How to have it both ways: deeper learning and broad content coverage

Is it possible?

I just read an interesting article about the dilemma of deeper learning and broad content coverage. Christensen Institute. I known this is a well-known conflict for most teachers. In Norway we have specific competence aims to cover during the year. They are supposed to cover both broad content coverage and deeper learning. What then is deeper learning and what is broad content coverage and how do we eventually grade this? These graders are very important to the students, which makes this difficult for the teachers.  In fact, I just learned that Norway is one of the countries that rely mostly on grades given by the teachers for further advancement. 80% vs 20%.

You could say that the teachers’ job is to encourage students to be their best and find their talents with a lot of support from the teacher in the form of feedback and formative assessment.  But at the same time bearing in mind that in the end, the outcome of the summative assessment decides on who is qualified for university and college. The certification given at the end of high school decides if you can start studying or have to work on improving your grades the next year. In other words a costly outcome for the students.

In Norway, teachers experience a lot of trust from the public, but at the same time grading is complicated and sometimes left to the individual teacher. Grading in other words is an important part of high school and can not be left out of the equation.

Jal Mehta and Sarah Fine’s recent book, In Search of Deeper Learning, makes a powerful case for the importance of deeper learning in K–12 schools. Deeper learning, they argue, ignites students’ passions for learning and prepares them for life in the real world by fostering mastery of knowledge and skills, identity formation that connects students’ core selves to what they are learning, and the creativity that happens when students learn through producing something.

You can listen to Jal Mehta in the interview here.

Here are some key points from the article;

For many who champion deeper learning, online learning may seem anathema—perceived as synonymous with mind-numbing drill and kill exercises on a computer. But online learning may be exactly what will allow deeper learning practices to scale.

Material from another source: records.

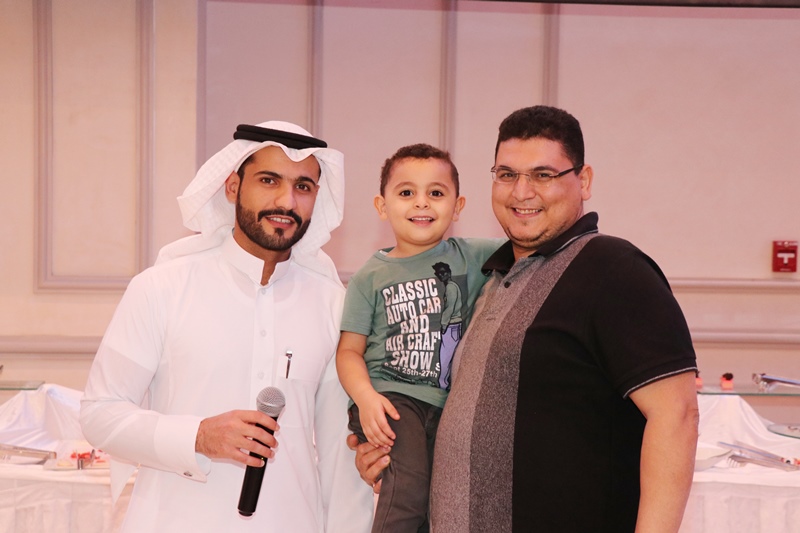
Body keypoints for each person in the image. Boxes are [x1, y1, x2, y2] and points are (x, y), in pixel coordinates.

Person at [350, 106, 699, 532]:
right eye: (507, 174)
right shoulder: (488, 278)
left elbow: (677, 415)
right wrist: (397, 463)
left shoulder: (613, 268)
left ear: (584, 180)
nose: (522, 191)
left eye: (543, 175)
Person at [80, 121, 374, 532]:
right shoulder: (162, 287)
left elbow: (340, 462)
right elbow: (100, 414)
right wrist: (198, 436)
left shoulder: (333, 304)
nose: (286, 201)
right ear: (233, 187)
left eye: (303, 187)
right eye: (269, 180)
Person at [336, 144, 500, 532]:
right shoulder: (370, 276)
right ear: (382, 206)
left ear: (458, 206)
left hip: (446, 407)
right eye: (407, 192)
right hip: (390, 400)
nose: (421, 202)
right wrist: (366, 398)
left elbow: (536, 248)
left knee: (438, 506)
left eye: (436, 193)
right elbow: (348, 352)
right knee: (407, 493)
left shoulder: (473, 255)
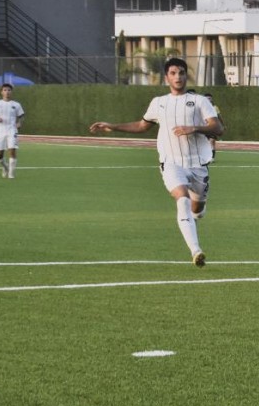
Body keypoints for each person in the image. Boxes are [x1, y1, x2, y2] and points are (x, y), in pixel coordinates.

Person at [89, 58, 224, 266]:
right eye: (173, 73)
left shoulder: (199, 101)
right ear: (166, 77)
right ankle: (196, 251)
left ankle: (198, 212)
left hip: (197, 165)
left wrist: (194, 128)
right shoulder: (158, 102)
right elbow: (142, 125)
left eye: (181, 73)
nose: (177, 77)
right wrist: (113, 126)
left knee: (197, 208)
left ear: (186, 75)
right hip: (171, 163)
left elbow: (218, 129)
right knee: (182, 199)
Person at [0, 83, 25, 179]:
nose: (7, 92)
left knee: (12, 150)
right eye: (5, 90)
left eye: (9, 90)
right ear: (1, 92)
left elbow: (21, 116)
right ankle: (5, 167)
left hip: (12, 130)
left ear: (11, 92)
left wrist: (19, 123)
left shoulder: (16, 104)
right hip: (0, 132)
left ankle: (11, 174)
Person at [204, 93, 225, 162]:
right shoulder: (201, 107)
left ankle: (212, 157)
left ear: (212, 99)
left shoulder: (215, 107)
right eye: (207, 98)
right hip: (204, 127)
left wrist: (223, 124)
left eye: (209, 98)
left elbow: (219, 116)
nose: (208, 100)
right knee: (204, 142)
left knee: (212, 141)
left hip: (212, 127)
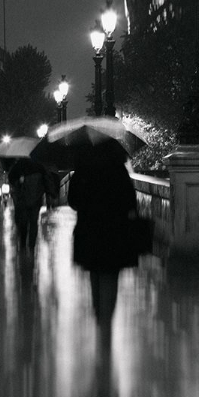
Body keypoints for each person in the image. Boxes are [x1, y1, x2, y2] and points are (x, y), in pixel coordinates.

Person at [67, 140, 138, 347]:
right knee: (110, 272)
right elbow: (130, 201)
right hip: (114, 230)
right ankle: (107, 316)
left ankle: (98, 311)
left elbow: (73, 201)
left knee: (95, 271)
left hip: (89, 228)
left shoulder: (82, 171)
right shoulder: (118, 171)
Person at [8, 158, 56, 251]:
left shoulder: (18, 166)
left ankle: (22, 244)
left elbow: (11, 179)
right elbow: (47, 181)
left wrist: (19, 184)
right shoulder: (39, 166)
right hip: (36, 200)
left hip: (23, 200)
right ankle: (31, 246)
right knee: (33, 222)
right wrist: (51, 193)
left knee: (23, 222)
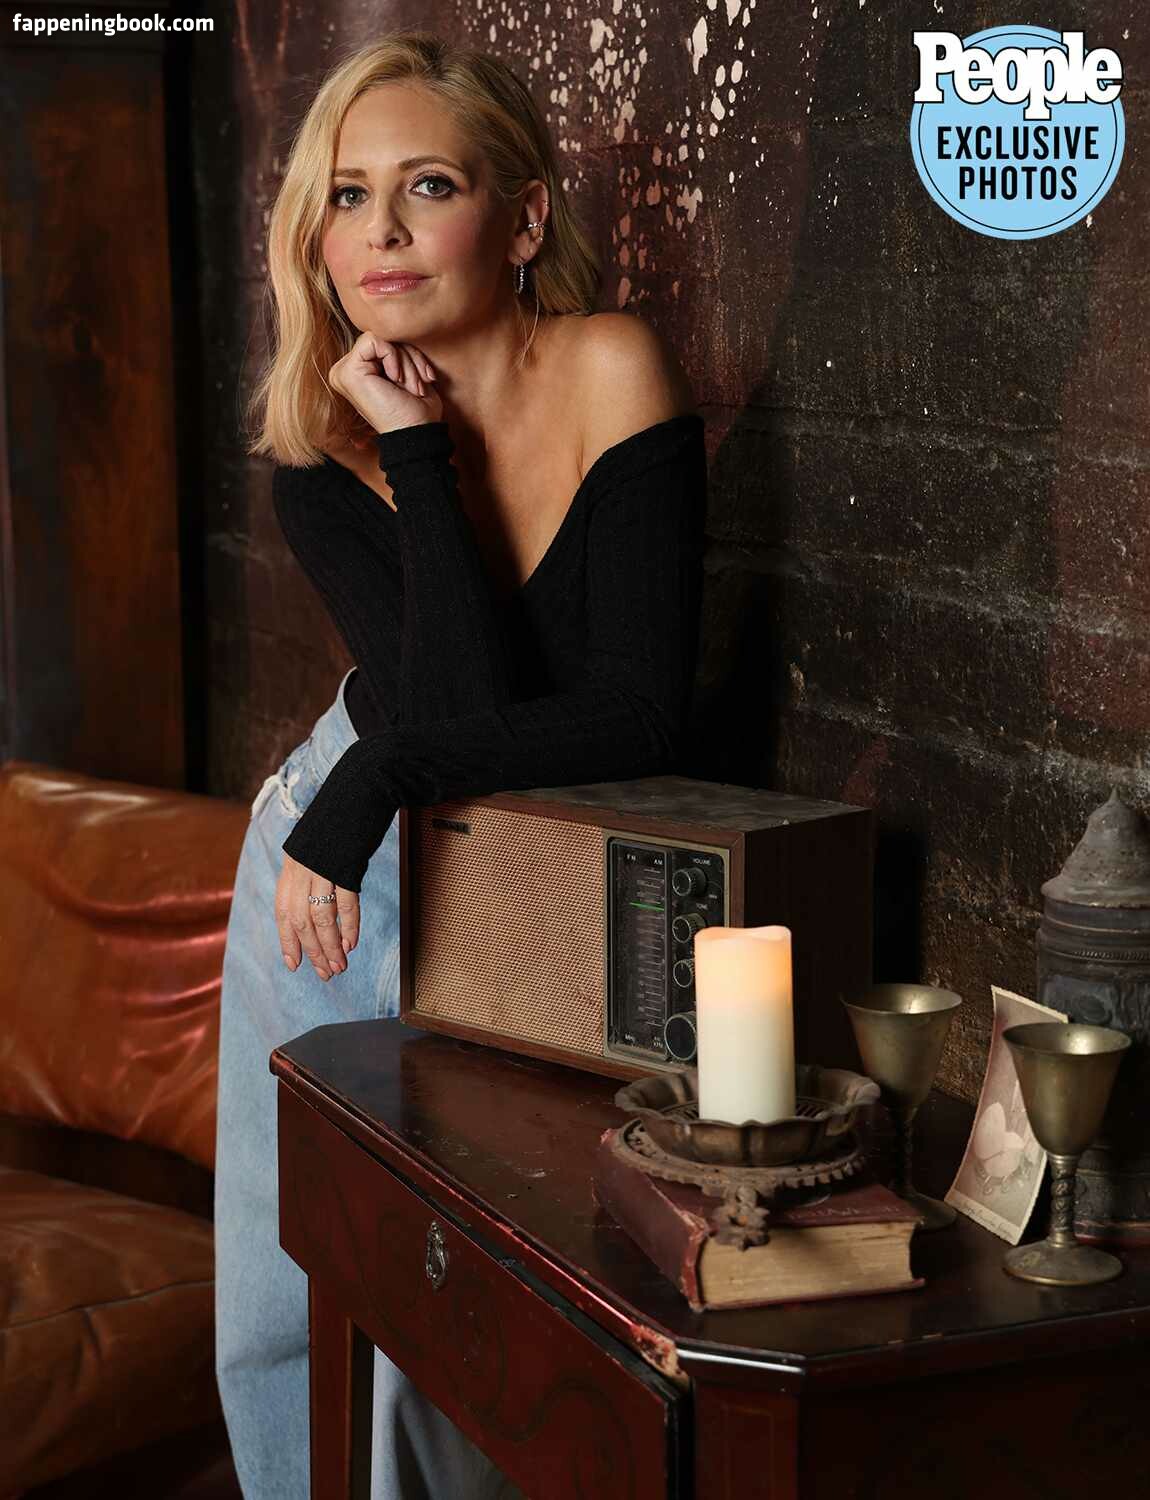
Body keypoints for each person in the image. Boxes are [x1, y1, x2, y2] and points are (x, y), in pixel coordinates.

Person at [214, 28, 707, 1500]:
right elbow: (455, 705)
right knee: (287, 1297)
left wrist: (374, 775)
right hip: (335, 876)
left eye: (426, 186)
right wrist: (411, 449)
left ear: (523, 216)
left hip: (480, 849)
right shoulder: (321, 446)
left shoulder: (610, 365)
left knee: (473, 1312)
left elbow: (640, 714)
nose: (381, 230)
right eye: (346, 196)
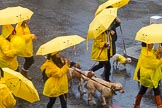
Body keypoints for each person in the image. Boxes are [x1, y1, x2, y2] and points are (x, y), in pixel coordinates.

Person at [89, 17, 121, 82]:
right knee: (107, 66)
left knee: (101, 65)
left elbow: (111, 40)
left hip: (107, 51)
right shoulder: (99, 32)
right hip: (102, 52)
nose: (110, 27)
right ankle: (107, 80)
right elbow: (97, 43)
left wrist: (112, 35)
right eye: (109, 26)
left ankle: (89, 72)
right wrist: (105, 44)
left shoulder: (108, 32)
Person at [133, 42, 162, 108]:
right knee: (155, 89)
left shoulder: (146, 51)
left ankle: (136, 104)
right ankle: (159, 105)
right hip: (150, 76)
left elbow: (154, 58)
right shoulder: (147, 54)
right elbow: (154, 64)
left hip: (146, 75)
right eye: (151, 43)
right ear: (147, 45)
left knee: (143, 89)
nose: (153, 44)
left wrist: (158, 53)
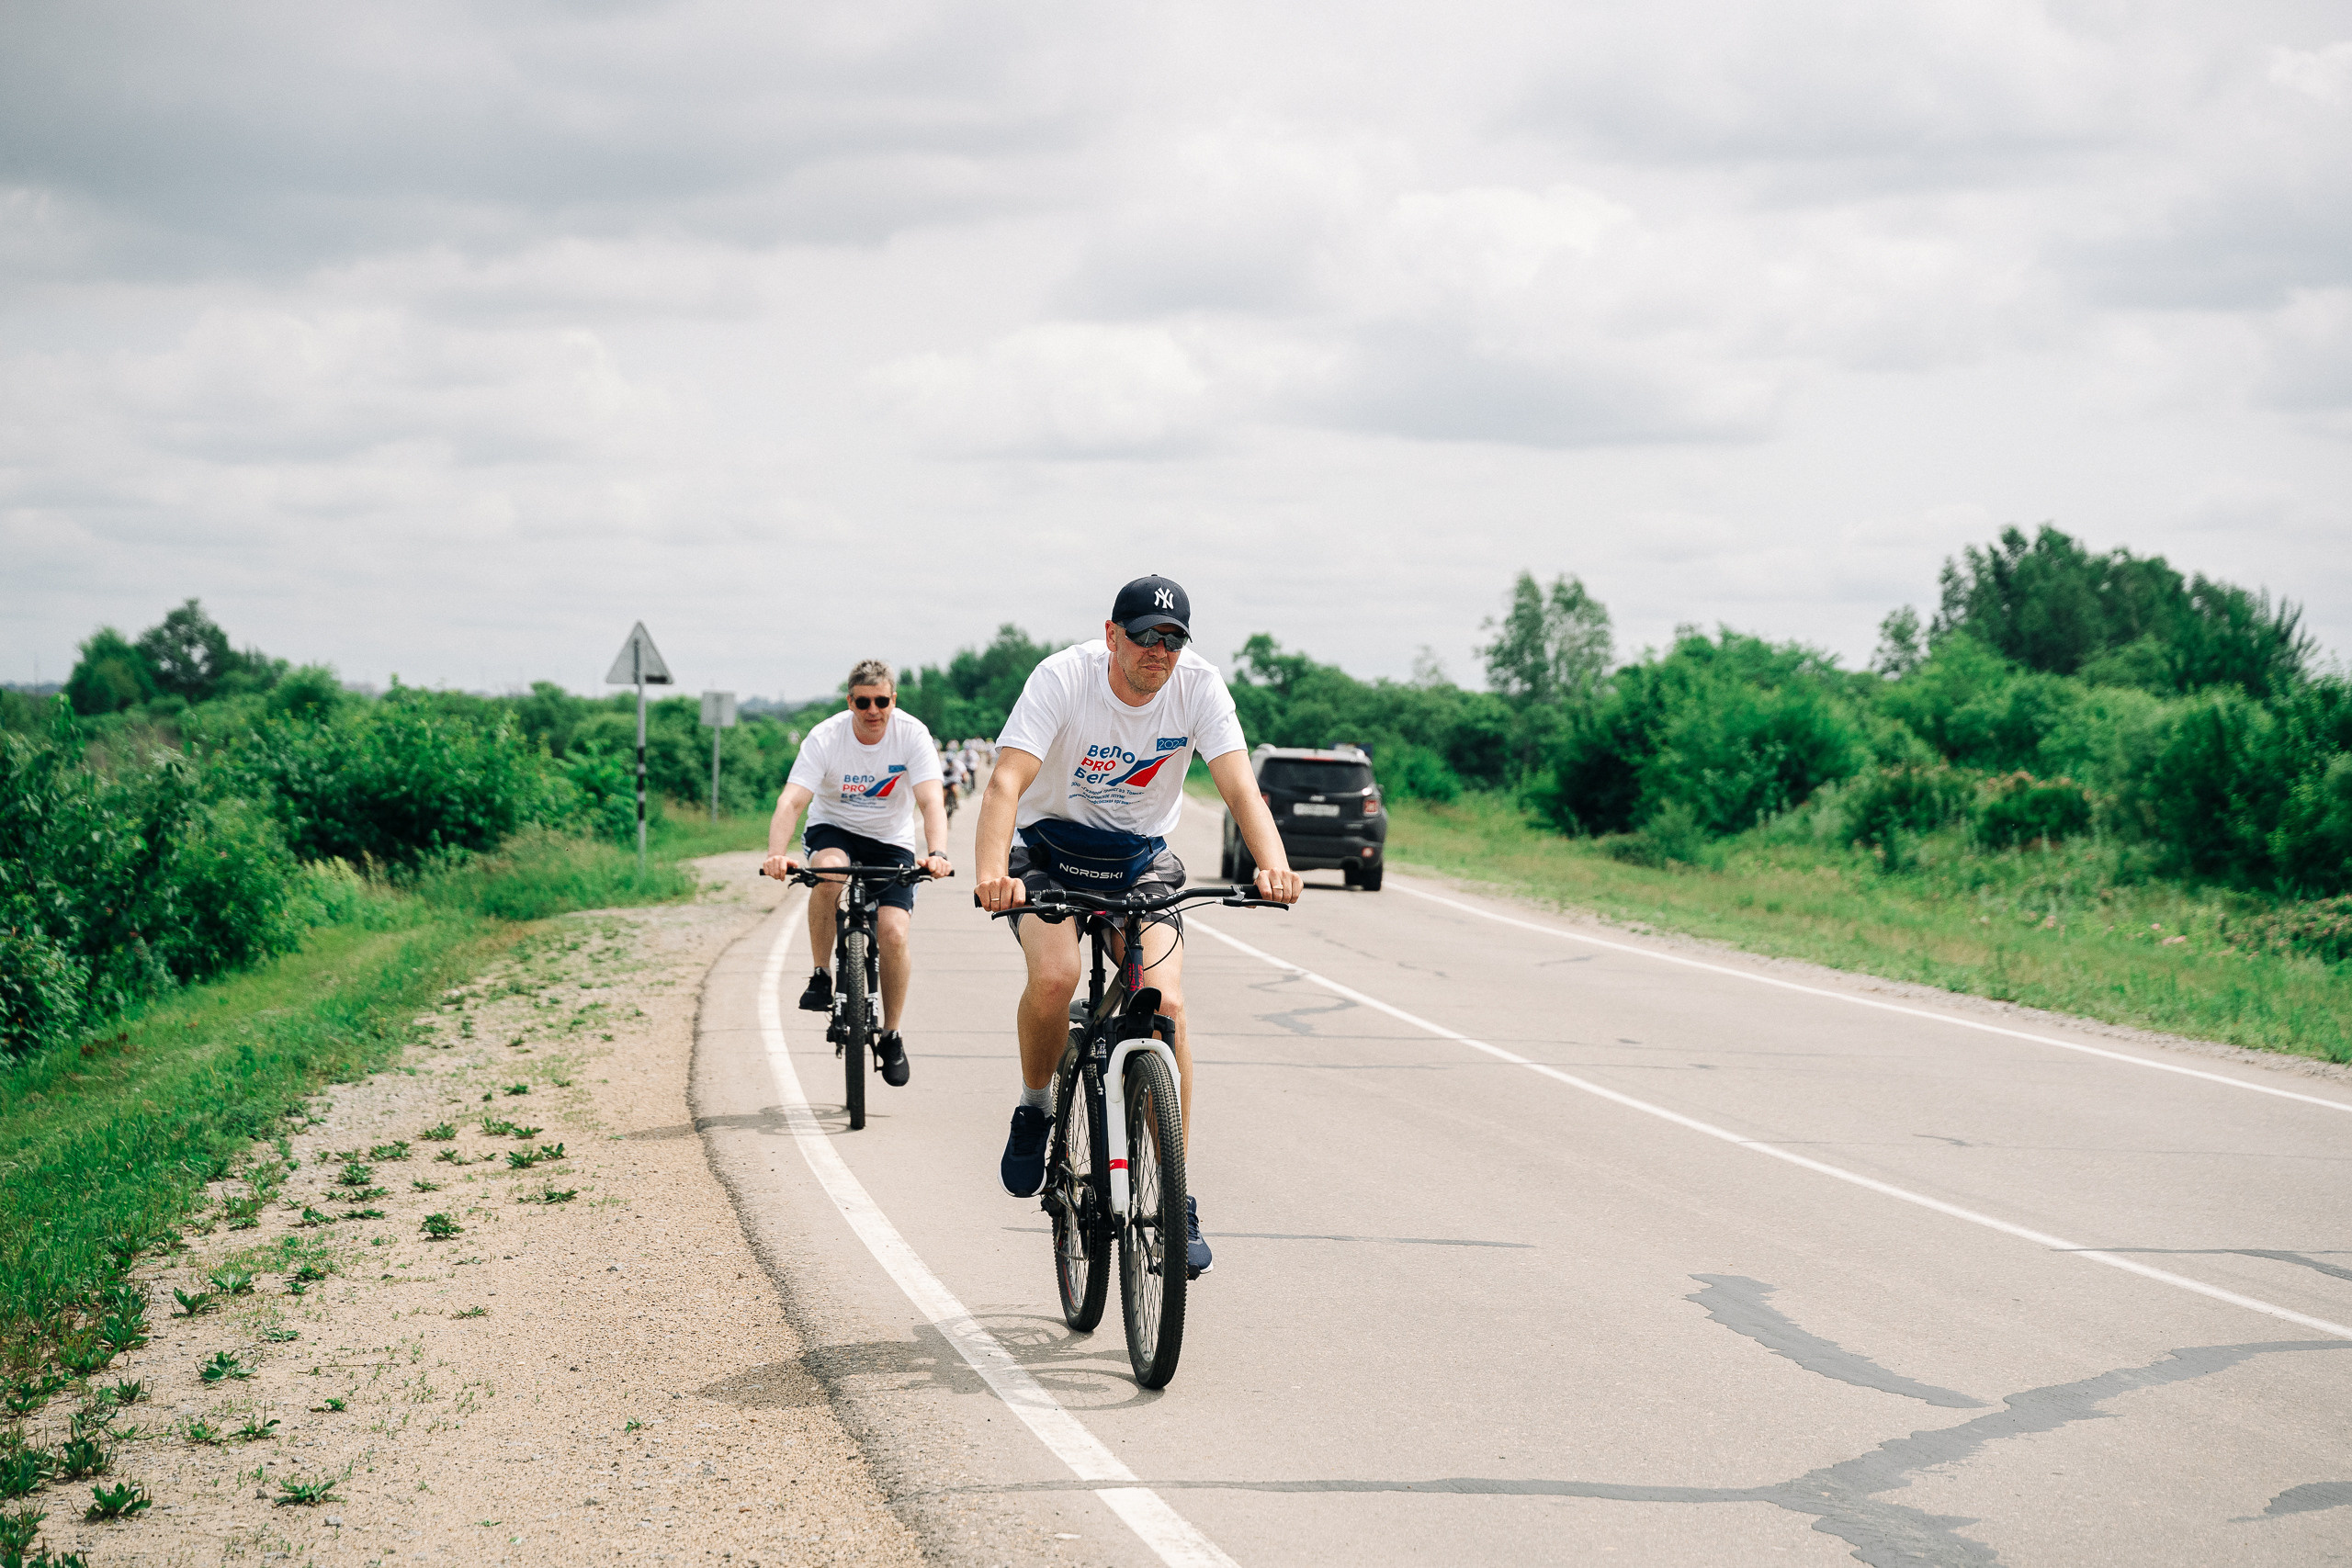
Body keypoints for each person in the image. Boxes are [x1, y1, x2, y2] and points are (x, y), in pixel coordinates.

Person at [972, 574, 1301, 1277]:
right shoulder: (1064, 678)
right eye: (1147, 635)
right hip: (1049, 850)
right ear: (1112, 635)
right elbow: (1005, 781)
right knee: (1057, 976)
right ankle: (1036, 1106)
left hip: (1138, 859)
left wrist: (1273, 864)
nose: (1161, 650)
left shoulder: (1199, 687)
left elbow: (1240, 786)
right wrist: (992, 871)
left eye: (1174, 639)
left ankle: (1174, 1194)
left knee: (1167, 1004)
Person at [762, 660, 952, 1088]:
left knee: (894, 934)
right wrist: (776, 854)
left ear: (893, 700)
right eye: (863, 702)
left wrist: (937, 852)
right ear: (850, 702)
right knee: (827, 872)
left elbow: (930, 802)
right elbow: (792, 801)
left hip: (890, 839)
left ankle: (892, 1034)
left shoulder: (912, 734)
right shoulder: (826, 737)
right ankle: (821, 974)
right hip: (834, 828)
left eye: (881, 701)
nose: (873, 711)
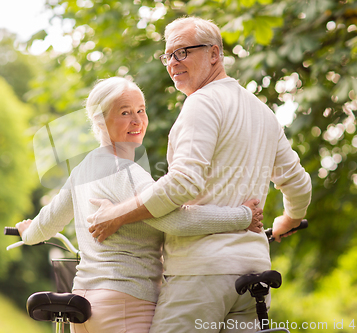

When done right, online learning can be a powerful engine for one side of the education tug of war: coherent content coverage. Online videos that teachers either create or curate from sources such as Khan AcademyCrash Course, and TED-Ed can offer engaging alternatives for “covering the material.” Furthermore, research shows that interactive learning software from organizations like DreamBox LearningWaterford UPSTARTKhan AcademyMindspark, and i-Ready can effectively produce gains in student achievement.

Admittedly, most online instructional resources on their own do not stimulate learning at the highest levels of Bloom’s Taxonomy. But that’s not necessarily what we should expect of them. Instead, when it comes to helping students master basic facts and skills, online learning excels in three areas that are challenging for teachers to do for every student individually: providing immediate feedback, adapting instruction to every student’s current level of understanding, and making transparent the connection between effort and mastery.

Without question, online learning has an improvement trajectory it needs to follow. Adaptive software can get better at identifying and addressing students’ underlying misconceptions so they don’t get stuck and frustrated. Online videos can provide more engaging, thorough, and aligned coverage of content standards.

But as online learning resources become increasingly effective and efficient at covering and reviewing content, they can free teachers to worry less about standards and test scores and focus instead on activities that foster collaboration, communication, creativity, and critical thinking. In other words, online learning could actually enable deeper learning by expanding teachers’ available time and energy for focusing on deeper learning.

In short, deeper learning needs online learning to help it scale. Whereas teachers may seem forced to make tradeoffs between breadth and depth, well-designed blended learning can give them a way to do both. This is the key to enabling deeper learning approaches to maintain their integrity at scale while simultaneously ensuring every student succeeds at developing core knowledge and skills demanded by education systems today. Source: Christensen institute.